Switch#show spannig-tree summary totals
Name Blocking Listening Learning Forwarding STP Active
---------------------- -------- --------- -------- ---------- ----------
128 vlans < ----- 29 0 0 1481 1510
Switch#show spanning-tree instances
MAX STP instances supported is 128 < -----
VLANインスタンスの制限を超えるリスク
スイッチ上のVLANインスタンスの制限を超えても、通常はただちに停止することはありません。その代わりに、ネットワークの再設定時や新しい接続が誤ってループを作成する際に、予期せぬ潜在的なリスクが発生する可能性があります。これらのループを検出してブロックするSTPがなければ、1回の手順ミスがネットワークの重大な中断に連鎖する可能性があります。
一般的な症状
1. MAC – フラップ:
%MAC_MOVE-SW1-4-NOTIF: Host xxxx.xxxx.xxxx in vlan <> is flapping between port (1) and port (2)
%MAC_MOVE-SW1-4-NOTIF: Host yyyy.yyyy.yyyy in vlan <> is flapping between port port (1) and port (2)

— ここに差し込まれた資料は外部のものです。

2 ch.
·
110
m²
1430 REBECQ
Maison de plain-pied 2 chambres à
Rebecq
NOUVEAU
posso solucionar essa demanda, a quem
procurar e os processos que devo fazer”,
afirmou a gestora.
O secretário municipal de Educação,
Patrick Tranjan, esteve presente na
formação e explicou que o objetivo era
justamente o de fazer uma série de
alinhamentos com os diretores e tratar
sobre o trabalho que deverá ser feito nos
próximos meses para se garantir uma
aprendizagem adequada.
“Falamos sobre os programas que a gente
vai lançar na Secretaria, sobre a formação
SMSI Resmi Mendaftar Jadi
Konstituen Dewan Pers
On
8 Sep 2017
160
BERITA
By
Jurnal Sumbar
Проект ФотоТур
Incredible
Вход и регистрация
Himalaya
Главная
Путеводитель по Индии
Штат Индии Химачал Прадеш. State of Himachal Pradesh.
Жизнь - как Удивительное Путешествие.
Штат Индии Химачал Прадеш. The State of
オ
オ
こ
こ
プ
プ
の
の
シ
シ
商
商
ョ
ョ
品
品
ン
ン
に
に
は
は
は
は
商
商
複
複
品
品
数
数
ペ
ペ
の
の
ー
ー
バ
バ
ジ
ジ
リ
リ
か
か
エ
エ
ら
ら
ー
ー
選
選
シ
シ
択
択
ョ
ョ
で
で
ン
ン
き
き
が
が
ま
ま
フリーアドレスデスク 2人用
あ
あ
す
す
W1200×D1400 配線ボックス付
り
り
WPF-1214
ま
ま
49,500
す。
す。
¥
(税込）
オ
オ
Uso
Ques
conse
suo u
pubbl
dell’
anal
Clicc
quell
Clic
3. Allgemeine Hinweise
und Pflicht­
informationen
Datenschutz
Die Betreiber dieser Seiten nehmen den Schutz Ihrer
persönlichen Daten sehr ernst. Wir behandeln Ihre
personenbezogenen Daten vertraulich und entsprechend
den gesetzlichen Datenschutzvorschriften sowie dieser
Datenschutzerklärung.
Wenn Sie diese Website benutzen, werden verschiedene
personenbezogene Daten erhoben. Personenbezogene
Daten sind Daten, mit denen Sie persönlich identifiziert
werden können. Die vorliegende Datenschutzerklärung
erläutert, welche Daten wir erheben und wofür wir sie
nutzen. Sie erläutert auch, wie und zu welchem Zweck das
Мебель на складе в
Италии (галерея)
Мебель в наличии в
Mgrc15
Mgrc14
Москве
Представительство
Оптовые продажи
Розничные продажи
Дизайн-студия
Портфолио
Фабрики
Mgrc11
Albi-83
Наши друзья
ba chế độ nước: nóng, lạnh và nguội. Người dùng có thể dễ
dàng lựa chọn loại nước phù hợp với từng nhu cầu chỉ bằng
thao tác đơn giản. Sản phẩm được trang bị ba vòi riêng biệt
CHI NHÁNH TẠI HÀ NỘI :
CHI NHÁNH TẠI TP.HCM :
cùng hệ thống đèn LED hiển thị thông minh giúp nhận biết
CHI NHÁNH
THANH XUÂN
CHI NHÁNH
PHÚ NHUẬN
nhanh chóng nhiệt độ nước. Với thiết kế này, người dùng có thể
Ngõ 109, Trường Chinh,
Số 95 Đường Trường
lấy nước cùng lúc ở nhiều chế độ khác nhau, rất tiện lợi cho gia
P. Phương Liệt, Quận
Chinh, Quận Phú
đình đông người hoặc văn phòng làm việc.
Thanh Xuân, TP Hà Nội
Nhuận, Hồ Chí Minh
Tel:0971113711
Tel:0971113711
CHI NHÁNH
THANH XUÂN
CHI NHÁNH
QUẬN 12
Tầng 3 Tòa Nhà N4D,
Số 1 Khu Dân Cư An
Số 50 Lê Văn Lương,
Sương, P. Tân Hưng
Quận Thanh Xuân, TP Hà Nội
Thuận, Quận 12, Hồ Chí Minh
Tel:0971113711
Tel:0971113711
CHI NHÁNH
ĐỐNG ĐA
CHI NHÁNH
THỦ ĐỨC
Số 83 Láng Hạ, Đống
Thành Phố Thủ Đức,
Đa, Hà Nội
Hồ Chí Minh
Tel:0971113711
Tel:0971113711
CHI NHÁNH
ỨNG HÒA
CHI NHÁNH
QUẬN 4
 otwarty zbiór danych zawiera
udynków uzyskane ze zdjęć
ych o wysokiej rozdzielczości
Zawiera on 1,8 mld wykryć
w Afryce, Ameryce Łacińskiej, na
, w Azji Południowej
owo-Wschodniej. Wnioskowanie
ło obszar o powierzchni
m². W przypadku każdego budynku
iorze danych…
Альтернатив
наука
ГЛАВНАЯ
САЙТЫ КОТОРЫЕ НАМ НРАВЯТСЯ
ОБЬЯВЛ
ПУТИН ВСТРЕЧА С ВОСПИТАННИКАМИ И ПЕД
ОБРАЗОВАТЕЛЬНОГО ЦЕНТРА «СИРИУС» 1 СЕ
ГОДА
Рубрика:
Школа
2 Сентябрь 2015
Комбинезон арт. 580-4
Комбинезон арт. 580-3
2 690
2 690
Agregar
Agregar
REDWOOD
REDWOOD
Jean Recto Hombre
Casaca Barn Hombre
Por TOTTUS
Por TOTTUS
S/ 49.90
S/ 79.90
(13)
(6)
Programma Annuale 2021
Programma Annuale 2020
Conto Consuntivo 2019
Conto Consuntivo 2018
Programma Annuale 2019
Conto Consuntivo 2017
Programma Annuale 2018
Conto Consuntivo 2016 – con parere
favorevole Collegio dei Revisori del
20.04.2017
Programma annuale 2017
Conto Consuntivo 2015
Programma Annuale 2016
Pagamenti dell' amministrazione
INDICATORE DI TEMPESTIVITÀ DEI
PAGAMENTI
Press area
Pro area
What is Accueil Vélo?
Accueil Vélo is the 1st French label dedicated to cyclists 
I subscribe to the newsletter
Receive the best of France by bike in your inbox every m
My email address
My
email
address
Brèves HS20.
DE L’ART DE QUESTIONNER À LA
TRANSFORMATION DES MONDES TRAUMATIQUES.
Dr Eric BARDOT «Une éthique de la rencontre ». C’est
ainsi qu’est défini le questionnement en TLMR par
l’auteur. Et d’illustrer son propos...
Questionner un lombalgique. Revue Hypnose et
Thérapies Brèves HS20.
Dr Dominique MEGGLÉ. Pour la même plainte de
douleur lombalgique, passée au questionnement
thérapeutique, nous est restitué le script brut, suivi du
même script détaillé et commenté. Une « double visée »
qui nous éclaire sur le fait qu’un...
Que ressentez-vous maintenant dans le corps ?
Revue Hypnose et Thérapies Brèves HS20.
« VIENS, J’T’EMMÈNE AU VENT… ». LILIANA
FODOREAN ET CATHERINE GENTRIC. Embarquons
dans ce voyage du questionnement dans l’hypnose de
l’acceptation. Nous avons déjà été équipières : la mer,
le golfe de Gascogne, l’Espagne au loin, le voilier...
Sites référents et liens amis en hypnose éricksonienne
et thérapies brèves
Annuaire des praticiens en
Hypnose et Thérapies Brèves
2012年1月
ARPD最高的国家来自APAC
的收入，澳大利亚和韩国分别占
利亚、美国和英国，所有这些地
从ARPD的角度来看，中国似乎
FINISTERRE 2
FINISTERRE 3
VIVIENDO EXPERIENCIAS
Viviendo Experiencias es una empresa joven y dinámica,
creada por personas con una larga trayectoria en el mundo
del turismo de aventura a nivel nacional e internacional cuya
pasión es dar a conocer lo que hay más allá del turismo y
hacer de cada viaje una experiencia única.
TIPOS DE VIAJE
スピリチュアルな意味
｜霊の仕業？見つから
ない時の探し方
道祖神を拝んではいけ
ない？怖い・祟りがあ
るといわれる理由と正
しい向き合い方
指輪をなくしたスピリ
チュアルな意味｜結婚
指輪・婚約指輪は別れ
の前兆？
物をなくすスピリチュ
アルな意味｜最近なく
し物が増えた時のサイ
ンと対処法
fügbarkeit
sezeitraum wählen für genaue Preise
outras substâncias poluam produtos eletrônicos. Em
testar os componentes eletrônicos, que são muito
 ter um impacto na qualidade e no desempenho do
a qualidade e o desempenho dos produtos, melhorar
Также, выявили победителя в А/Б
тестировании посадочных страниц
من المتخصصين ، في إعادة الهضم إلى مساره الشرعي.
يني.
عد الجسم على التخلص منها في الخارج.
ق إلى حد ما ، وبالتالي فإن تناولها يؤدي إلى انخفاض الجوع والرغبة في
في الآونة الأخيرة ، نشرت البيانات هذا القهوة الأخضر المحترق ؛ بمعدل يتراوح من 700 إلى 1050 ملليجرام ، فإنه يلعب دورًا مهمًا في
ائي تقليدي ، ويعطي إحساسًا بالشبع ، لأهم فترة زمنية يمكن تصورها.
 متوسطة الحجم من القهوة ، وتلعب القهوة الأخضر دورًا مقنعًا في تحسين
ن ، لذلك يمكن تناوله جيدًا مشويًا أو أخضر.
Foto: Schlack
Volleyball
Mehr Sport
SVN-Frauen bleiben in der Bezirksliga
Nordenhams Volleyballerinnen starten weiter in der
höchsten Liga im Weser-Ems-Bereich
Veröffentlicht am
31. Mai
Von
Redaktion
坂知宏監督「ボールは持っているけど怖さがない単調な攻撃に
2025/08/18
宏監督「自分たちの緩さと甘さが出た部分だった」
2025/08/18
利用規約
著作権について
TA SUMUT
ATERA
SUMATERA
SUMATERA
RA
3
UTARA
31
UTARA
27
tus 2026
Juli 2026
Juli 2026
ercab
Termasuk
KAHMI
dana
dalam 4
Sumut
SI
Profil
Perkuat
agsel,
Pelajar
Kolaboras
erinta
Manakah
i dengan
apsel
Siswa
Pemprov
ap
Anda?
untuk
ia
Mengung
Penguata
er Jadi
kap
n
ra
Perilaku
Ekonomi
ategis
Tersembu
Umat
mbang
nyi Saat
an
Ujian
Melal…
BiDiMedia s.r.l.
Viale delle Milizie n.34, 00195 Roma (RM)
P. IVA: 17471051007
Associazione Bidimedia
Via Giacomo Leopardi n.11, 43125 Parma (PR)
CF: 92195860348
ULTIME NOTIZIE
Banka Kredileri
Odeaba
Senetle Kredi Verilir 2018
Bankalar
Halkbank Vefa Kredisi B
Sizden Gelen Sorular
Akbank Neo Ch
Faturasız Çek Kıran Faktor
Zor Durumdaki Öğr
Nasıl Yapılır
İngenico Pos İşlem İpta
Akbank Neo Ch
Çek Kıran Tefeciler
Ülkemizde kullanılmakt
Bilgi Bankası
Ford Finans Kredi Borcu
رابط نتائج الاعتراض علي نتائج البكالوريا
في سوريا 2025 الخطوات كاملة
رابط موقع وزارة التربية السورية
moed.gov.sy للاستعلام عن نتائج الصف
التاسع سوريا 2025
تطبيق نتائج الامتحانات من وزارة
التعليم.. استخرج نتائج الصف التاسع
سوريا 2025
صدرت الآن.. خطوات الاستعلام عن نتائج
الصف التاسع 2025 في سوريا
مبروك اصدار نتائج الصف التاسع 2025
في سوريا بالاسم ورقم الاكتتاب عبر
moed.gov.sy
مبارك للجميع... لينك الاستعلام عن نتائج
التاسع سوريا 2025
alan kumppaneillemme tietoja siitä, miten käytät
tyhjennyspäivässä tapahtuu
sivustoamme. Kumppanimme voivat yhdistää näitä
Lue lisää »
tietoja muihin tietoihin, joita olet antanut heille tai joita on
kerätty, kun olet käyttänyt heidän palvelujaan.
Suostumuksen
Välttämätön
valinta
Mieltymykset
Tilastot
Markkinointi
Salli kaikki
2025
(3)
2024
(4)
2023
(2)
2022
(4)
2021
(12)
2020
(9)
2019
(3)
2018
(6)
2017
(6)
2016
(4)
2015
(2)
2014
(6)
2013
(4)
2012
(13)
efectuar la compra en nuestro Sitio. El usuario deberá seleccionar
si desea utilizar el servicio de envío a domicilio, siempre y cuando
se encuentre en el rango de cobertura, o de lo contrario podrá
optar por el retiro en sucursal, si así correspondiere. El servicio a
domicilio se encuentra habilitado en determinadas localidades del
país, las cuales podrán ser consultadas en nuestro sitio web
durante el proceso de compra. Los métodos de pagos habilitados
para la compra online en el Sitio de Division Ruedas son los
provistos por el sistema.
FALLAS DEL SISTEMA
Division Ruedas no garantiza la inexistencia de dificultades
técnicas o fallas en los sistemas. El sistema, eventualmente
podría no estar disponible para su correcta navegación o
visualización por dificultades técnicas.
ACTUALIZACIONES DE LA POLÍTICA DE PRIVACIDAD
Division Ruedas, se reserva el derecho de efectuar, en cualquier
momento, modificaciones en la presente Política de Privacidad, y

%MAC_MOVE-SW1-4-NOTIF: Host zzzz.zzzz.zzzz in vlan <> is flapping between port (1) and port (2)
2.トポロジ変更通知:
VLAN0999 is executing the rstp compatible Spanning Tree protocol
Number of topology changes 72413 last change occurred 0o:00:05 ago
from TenGigabitEthernet1/1/1
VLAN0608 is executing the rstp compatible Spanning Tree protocol
Number of topology changes 1106 last change occurred 00:07:53 ago
from TenGigabitEthernet1/1/1
VLAN0301 is executing the rstp compatible Spanning Tree protocol
Number of topology changes 25824 last change occurred 00:03:13 ago
from Port-channel21
3. 割り込み/ARP入力/STPプロセスが原因の高いCPU使用率:
CPU utilization for five seconds: 99%/5%; one minute: 98%; five minutes: 97%
PID Runtime(ms) Invoked uSecs 5Sec 1Min 5Min TTY Process
11 48417100 4048595 11957 28.47% 27.55% 27.15% 0 ARP Input < ----- High CPU due to ARP Input
130 2296685 1887488 1216 21.19% 20.49% 20.01% 0 Spanning Tree
205 12387701 1054338 11749 8.91% 9.02% 9.10% 0 Hulc LED Process
88 3036802 283172 10723 6.71% 6.98% 6.85% 0 IP Input
44 867032 754781 1148 4.27% 4.45% 4.35% 0 Interrupts
予防と緩和のテクニック
ローエンドのレガシーCatalystスイッチでのVLANインスタンスの制限に関連するリスクを軽減するために、ネットワーク管理者はいくつかの戦略を採用できます。
- VLANの統合:可能な場合はネットワークトラフィックを結合または再セグメント化することにより、STPを使用してVLANの数を削減します。
- MSTPの実装:PVST+またはRapid-PVST+からMultiple Spanning Tree Protocol(MSTP)に移行して、VLANをより少ない数のSTPインスタンスにグループ化します。
- STPへの参加の最適化:ループのリスクが低いVLAN上、または代替のループ防止メカニズムが導入されているネットワークのセグメントでSTPを無効にします。
- ネットワークインフラストラクチャのアップグレード:古いローエンドスイッチを、より多くのSTPインスタンスをサポートできる最新のハードウェアに置き換えます。
- ネットワークの再設計:トラフィックフローを最適化し、必要なVLANの数を削減し、既存のハードウェアの機能とより適切に連携するために、ネットワーク設計を再評価します。
結論
ローエンドのレガシースイッチでVLANインスタンスの上限に達することは、対処しなければネットワークの停止につながるタイムボムとなり得ます。 このリスクを軽減し、老朽化したテクノロジーに直面したネットワークインフラストラクチャの復元力を確保するには、ハードウェアのアップグレードや戦略的なネットワーク設計の調整など、プロアクティブなネットワーク管理が不可欠です。